Latest text-to-image technology (T2I) fashions, equivalent to Steady Diffusion and Imagen, have made important progress in producing high-resolution photographs primarily based on textual content descriptions. Nevertheless, many generated photographs nonetheless endure from points like artifacts (e.g., distorted objects, textual content and physique components), misalignment with textual content descriptions, and low aesthetic high quality. For instance, the immediate within the picture under says, “A panda using a motorbike”, nevertheless the generated picture reveals two pandas, with extra undesired artifacts, together with distorted panda noses and wheel spokes.
Impressed by the success of reinforcement studying from human suggestions (RLHF) for big language fashions (LLMs), we discover whether or not studying from human suggestions (LHF) may also help enhance picture technology fashions. When utilized to LLMs, human suggestions can vary from easy choice scores (e.g., “thumb up or down”, “A or B”), to extra detailed responses like rewriting a problematic reply. Nevertheless, present work on LHF for T2I primarily focuses on easy responses like choice scores, since fixing a problematic picture typically requires superior expertise (e.g., modifying), making it too tough and time consuming.

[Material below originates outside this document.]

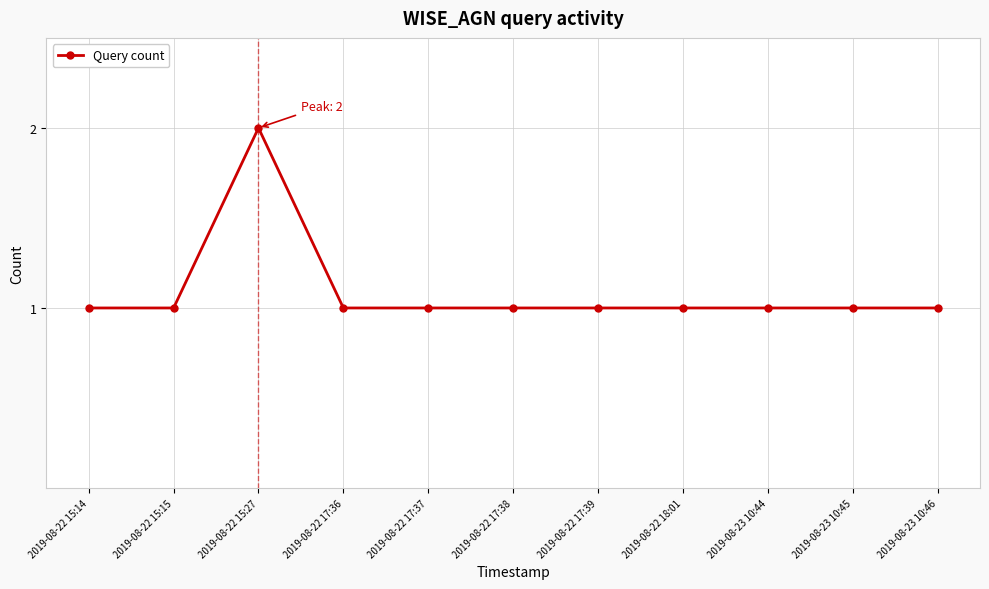

How many categories are shown in the chart?

11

In “Wealthy Human Suggestions for Textual content-to-Picture Technology“, we design a course of to acquire wealthy human suggestions for T2I that’s each particular (e.g., telling us what’s improper in regards to the picture and the place) and simple to acquire. We display the feasibility and advantages of LHF for T2I. Our essential contributions are threefold:
- We curate and launch RichHF-18K, a human suggestions dataset protecting 18K photographs generated by Steady Diffusion variants.
- We prepare a multimodal transformer mannequin, Wealthy Computerized Human Suggestions (RAHF), to foretell various kinds of human suggestions, equivalent to implausibility scores, heatmaps of artifact places, and lacking or misaligned textual content/key phrases.
- We present that the expected wealthy human suggestions may be leveraged to enhance picture technology and that the enhancements generalize to fashions (equivalent to Muse) past these used for knowledge assortment (Steady Diffusion variants).
To one of the best of our data, that is the primary wealthy suggestions dataset and mannequin for state-of-the-art text-to-image technology.